* [Task statement]
Lay out every line of the listing below as a numbered list, skipping blank lines and leaving out the pictures.

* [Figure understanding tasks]
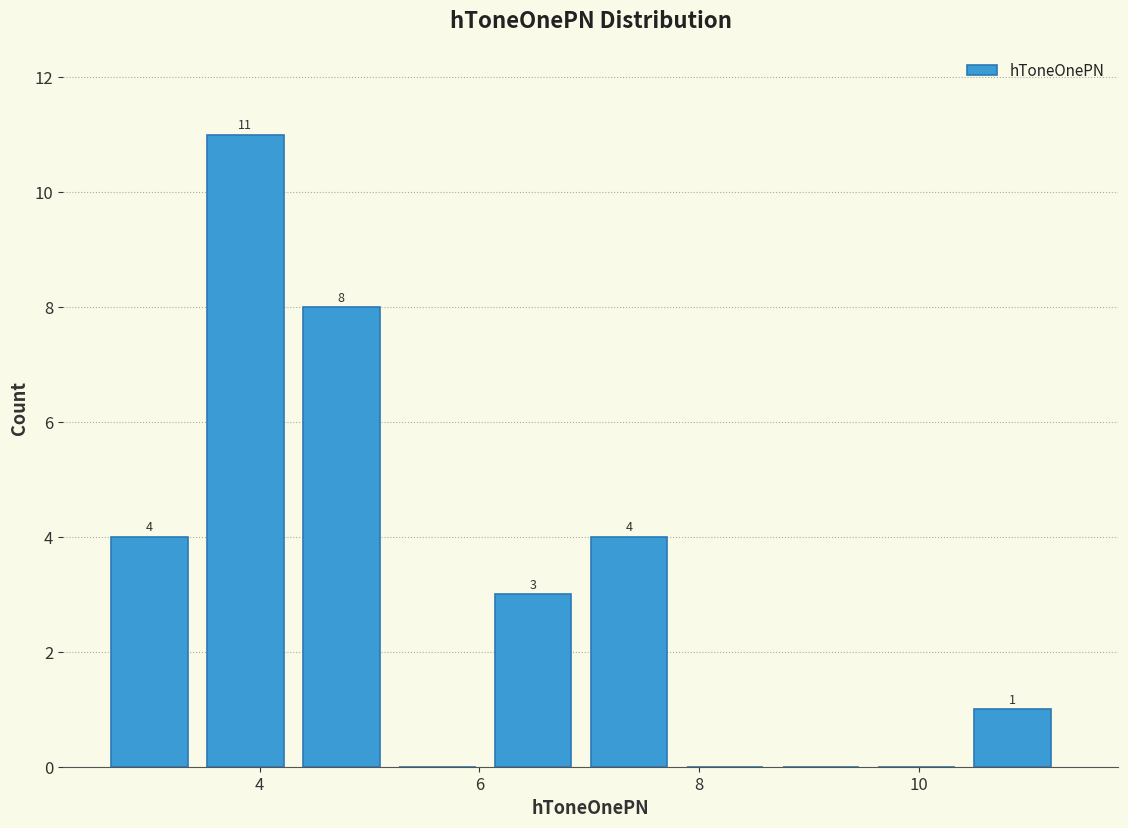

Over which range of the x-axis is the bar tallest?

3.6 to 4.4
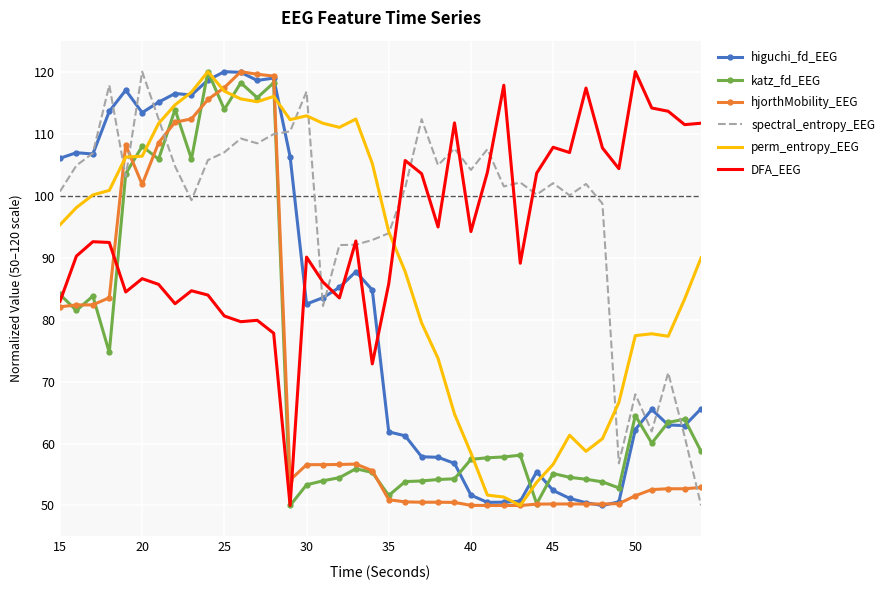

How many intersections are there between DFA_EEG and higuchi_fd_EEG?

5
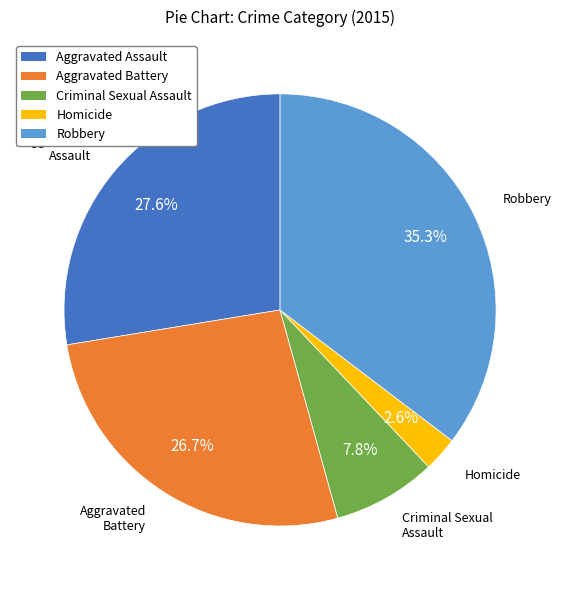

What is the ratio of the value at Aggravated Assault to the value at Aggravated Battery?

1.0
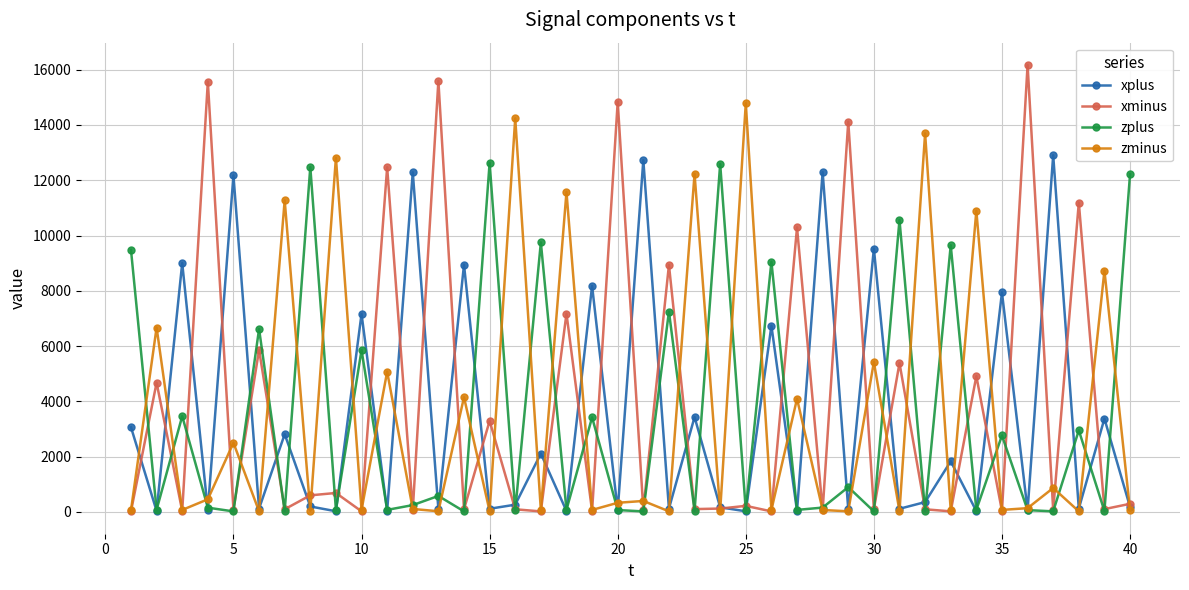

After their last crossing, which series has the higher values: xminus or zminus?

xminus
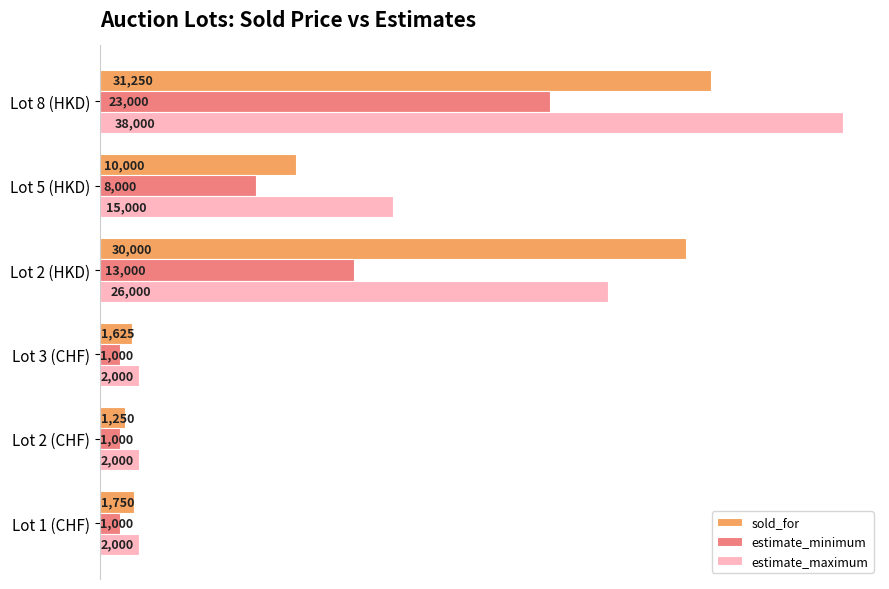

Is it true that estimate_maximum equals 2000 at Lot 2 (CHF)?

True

* [Solution for this exercise]
1. Over which range of the x-axis is the bar tallest?
2. 3.6 to 4.4
3. How many intersections are there between DFA_EEG and higuchi_fd_EEG?
4. 5
5. What is the ratio of the value at Aggravated Assault to the value at Aggravated Battery?
6. 1.0
7. After their last crossing, which series has the higher values: xminus or zminus?
8. xminus
9. Is it true that estimate_maximum equals 2000 at Lot 2 (CHF)?
10. True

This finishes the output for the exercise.